Speaker 2:My guest, joanna Moncrief, is Professor of Critical Social Psychiatry at University College London and a Consultant Psychiatrist for National Health Service in London. She is an author of numerous scientific papers and several books on psychiatry and psychiatric drugs. She is a founding member and co-chairperson of the Critical Psychiatry Network, an influential network of psychiatrists and other doctors. Her latest book, chemically Imbalanced the Making and Unmaking of the Serotonin Myth, published by Flint Books, featured in the Sunday Times. I've had her as a guest before and I'm so thrilled that she's agreed to come back on my podcast today and speak with us, because this book that she has written is life changing. It is probably the best book that I have read on understanding psychiatry, what's happened with us with the disease-centered model, how that has impacted psychiatry as a whole and our society. It's just brilliant. Thank you so much, professor Moncrief, for being on our program today.
Speaker 1:Thank you. Thank you for inviting me, Michelle. It's a pleasure to be back.
Speaker 2:And I want to start again for our audience, to make sure that they know who you are Could you share with the audience what your background is, how you ended up in this field and how you ended up specifically studying drugs and drug action, and what led you to write this book?
Speaker 1:So I'm a psychiatrist that means I'm trained as a medical doctor and then specialized in psychiatry. Psychiatrist that means I'm trained as a medical doctor and then specialised in psychiatry. And I got interested in drug treatment because from the early days of my training it became apparent to me that most people with mental health problems were treated with at least one sort of drug, and usually many sorts of drugs, and not many of them, it seemed to me, really got better. Or if they did get better, it wasn't clear that it was anything to do with the drugs they were taking. So I suppose that piqued my interest and got me questioning what the drugs that are prescribed for mental health problems are actually doing. And that's when I started to think about what I later formulated as the disease-centered and drug-centered models of drug action. So I started to think about, I started to question, I should say, the conventional view that psychiatric drugs work by targeting some underlying disease mechanism. And the more I looked into it, the more I realized that actually there was no evidence for this view. But I did realize that they're not inert substances, they are drugs. They are chemicals that change, that interact with our biology and change and modify the normal way that the body normally works, and so that led me to this idea of what I've called the drug-centered model.

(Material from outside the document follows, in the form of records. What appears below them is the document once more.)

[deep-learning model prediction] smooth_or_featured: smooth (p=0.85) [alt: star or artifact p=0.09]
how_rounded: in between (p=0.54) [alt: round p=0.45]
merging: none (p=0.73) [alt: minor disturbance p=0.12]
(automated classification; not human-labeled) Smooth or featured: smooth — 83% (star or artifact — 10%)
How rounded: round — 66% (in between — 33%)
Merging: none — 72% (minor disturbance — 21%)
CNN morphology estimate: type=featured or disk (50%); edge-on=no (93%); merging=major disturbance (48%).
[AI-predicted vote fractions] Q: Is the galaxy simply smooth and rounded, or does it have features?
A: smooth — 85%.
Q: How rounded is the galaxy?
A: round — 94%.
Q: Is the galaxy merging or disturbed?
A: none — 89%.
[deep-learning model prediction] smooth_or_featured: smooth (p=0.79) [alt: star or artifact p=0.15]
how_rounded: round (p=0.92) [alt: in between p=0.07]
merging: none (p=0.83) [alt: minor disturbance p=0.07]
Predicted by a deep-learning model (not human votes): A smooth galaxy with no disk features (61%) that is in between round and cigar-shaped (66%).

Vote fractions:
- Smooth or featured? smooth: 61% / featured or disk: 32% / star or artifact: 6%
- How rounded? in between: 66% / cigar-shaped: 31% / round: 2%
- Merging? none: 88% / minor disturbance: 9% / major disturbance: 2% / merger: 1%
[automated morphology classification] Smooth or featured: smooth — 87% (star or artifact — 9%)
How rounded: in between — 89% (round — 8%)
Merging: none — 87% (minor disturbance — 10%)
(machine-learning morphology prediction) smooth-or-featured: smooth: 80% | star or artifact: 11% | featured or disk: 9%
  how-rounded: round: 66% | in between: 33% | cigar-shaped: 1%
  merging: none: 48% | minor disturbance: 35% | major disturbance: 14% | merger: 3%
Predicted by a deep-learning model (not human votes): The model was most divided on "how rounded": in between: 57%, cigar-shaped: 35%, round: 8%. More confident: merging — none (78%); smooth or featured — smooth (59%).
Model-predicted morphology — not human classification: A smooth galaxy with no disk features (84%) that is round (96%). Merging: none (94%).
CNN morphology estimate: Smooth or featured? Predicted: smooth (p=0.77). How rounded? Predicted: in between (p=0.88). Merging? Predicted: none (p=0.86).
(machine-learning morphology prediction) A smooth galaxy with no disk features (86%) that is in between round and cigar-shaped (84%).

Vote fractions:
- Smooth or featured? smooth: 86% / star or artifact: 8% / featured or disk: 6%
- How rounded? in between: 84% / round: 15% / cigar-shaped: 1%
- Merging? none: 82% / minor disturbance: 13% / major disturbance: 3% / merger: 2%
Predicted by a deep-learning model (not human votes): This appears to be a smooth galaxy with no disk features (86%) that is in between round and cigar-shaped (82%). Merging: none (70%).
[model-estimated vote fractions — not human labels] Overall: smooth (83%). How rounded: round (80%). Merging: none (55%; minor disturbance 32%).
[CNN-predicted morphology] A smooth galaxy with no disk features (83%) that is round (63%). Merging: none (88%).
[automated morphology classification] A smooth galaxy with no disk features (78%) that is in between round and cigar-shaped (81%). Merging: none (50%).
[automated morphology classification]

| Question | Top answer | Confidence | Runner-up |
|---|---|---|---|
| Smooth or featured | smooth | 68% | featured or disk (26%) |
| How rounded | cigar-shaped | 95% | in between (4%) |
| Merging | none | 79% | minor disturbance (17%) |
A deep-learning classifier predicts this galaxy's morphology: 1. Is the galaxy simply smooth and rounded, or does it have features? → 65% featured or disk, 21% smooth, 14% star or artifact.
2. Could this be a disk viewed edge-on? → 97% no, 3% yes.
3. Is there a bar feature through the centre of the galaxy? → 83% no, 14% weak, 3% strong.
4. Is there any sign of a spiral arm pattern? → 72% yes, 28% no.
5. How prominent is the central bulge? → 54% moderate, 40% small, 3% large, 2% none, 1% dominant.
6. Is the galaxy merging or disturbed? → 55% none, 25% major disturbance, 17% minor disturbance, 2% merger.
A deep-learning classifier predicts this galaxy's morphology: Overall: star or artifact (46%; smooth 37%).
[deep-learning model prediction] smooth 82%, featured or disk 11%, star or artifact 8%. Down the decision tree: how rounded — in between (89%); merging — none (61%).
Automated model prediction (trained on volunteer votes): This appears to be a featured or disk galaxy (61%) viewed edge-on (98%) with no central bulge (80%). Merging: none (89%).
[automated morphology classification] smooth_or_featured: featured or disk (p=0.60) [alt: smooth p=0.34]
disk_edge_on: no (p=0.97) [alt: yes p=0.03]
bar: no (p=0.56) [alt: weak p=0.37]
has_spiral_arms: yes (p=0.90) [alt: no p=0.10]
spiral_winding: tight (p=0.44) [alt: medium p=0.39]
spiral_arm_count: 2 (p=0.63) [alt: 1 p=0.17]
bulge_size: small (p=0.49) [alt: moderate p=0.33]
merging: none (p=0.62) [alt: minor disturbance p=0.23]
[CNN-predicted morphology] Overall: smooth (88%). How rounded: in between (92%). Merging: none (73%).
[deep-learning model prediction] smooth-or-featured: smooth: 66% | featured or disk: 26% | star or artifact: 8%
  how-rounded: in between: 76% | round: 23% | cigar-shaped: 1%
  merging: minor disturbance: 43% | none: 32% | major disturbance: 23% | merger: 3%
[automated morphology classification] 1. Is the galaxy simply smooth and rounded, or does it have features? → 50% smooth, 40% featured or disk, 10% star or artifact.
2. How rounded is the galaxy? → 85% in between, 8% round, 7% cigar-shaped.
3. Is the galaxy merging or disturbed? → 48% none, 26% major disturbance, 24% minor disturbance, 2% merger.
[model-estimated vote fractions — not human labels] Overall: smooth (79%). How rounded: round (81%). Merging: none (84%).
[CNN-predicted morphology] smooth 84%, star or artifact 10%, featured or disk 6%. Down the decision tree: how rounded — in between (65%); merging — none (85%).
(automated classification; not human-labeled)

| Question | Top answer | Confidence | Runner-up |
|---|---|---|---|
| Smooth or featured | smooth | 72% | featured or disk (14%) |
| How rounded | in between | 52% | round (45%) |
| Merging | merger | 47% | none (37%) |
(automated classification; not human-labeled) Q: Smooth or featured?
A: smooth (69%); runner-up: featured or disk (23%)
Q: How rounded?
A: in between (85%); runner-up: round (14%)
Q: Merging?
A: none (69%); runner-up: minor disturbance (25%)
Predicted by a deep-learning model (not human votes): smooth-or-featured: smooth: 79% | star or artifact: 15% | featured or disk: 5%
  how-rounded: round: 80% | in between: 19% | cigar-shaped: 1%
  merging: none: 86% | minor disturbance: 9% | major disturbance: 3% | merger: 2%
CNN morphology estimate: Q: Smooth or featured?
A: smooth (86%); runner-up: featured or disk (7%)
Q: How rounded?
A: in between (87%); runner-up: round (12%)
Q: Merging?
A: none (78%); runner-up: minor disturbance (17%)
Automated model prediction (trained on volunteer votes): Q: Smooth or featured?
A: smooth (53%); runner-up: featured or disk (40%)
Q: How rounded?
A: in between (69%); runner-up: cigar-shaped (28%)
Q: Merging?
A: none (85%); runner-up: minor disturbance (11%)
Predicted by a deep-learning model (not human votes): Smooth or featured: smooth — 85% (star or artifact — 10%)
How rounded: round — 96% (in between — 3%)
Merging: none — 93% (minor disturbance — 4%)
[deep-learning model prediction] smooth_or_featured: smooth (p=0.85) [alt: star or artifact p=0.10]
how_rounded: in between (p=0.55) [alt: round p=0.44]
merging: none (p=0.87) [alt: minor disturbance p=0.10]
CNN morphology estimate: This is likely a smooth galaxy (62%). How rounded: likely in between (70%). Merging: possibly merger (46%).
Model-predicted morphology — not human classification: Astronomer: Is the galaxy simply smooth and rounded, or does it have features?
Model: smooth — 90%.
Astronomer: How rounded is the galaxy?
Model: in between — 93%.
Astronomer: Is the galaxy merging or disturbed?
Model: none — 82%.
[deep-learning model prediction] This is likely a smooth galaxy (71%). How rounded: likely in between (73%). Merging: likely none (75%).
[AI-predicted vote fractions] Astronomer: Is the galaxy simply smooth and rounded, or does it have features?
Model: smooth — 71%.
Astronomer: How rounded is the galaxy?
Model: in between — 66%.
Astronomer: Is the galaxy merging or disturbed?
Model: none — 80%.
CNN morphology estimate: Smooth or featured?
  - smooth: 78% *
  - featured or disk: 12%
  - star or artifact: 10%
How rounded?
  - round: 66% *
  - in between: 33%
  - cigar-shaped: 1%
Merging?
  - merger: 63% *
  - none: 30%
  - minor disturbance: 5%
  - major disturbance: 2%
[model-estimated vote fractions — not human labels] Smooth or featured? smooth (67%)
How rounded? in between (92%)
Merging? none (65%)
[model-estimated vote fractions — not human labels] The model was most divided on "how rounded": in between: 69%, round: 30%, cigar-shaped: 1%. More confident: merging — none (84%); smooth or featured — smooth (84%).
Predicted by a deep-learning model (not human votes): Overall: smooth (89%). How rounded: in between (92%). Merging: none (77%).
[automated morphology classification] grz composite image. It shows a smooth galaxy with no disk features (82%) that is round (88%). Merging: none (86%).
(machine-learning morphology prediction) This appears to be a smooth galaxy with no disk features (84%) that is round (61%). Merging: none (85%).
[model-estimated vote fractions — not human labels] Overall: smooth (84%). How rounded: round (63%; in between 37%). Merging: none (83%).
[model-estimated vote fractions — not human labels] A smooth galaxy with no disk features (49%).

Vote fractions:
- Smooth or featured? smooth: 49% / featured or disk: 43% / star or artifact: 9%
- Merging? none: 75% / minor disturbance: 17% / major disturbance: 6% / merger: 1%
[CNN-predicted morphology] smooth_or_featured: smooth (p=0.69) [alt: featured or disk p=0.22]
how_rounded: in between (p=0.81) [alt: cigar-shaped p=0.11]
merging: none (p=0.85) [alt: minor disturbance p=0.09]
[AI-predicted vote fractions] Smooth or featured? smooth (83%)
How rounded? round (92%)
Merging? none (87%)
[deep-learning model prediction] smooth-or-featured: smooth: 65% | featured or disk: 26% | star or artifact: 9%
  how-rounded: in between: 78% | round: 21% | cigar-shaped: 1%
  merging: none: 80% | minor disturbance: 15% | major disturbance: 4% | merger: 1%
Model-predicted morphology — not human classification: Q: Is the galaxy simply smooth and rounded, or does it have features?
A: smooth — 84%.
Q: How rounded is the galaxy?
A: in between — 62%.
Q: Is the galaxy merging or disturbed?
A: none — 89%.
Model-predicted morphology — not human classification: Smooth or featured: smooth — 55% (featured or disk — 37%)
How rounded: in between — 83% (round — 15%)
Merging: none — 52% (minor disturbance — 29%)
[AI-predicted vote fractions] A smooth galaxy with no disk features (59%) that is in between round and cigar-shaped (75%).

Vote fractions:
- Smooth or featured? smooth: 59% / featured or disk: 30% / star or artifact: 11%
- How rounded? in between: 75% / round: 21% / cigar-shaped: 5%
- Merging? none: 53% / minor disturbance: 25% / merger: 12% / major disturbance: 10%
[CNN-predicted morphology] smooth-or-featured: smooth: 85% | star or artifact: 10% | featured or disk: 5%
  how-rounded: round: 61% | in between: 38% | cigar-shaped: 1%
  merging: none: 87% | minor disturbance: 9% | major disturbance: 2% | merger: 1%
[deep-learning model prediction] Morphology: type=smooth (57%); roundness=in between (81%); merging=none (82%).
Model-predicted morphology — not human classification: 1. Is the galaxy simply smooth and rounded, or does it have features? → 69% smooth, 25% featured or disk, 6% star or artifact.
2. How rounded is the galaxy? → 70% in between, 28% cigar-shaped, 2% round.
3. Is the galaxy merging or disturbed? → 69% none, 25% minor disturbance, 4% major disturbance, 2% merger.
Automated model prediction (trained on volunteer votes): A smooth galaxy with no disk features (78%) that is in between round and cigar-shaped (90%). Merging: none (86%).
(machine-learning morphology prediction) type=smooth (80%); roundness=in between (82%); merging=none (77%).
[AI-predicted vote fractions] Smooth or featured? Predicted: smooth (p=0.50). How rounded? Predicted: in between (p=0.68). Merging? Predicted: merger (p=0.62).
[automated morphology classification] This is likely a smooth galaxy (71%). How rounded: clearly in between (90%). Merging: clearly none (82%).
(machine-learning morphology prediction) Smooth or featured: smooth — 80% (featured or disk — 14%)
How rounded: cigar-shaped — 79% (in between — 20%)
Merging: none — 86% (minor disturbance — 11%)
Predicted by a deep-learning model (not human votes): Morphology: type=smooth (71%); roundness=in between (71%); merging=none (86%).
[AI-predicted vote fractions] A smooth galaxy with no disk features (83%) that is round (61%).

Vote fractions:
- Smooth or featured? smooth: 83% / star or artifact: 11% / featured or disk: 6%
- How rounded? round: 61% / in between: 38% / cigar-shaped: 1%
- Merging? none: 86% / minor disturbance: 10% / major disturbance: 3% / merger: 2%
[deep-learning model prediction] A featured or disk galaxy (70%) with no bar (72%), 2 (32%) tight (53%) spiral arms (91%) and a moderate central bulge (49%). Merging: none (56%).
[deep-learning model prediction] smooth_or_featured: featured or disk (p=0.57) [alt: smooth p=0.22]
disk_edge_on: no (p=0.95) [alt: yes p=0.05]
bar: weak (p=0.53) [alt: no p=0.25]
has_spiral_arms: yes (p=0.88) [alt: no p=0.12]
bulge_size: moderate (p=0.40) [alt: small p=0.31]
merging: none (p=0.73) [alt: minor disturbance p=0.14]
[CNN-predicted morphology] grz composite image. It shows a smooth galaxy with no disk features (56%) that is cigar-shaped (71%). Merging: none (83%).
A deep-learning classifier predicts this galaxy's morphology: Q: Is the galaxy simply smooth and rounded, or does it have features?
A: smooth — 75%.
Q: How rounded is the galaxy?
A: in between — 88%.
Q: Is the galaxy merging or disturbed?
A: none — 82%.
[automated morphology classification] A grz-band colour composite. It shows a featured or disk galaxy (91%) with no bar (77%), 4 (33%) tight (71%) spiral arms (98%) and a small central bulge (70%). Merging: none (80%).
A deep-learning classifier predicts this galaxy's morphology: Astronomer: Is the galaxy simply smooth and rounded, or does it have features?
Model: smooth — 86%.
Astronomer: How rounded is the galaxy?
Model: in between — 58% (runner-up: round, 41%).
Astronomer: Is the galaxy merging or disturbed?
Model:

Speaker 1:So that's the idea that drugs that are prescribed for mental health problems, such as antidepressants, but also what we call antipsychotics and mood stabilizers and antialytics like the benzodiazepines, what they're all doing is altering our normal mental states.
Speaker 1:They are producing, they are mind-altering drugs, just in the way that alcohol or cannabis are mind-altering drugs, and therefore what happens is that the altered mental states that the drugs produce are then superimposed onto any underlying problems and difficulties that people have, and sometimes that may be perceived as being helpful.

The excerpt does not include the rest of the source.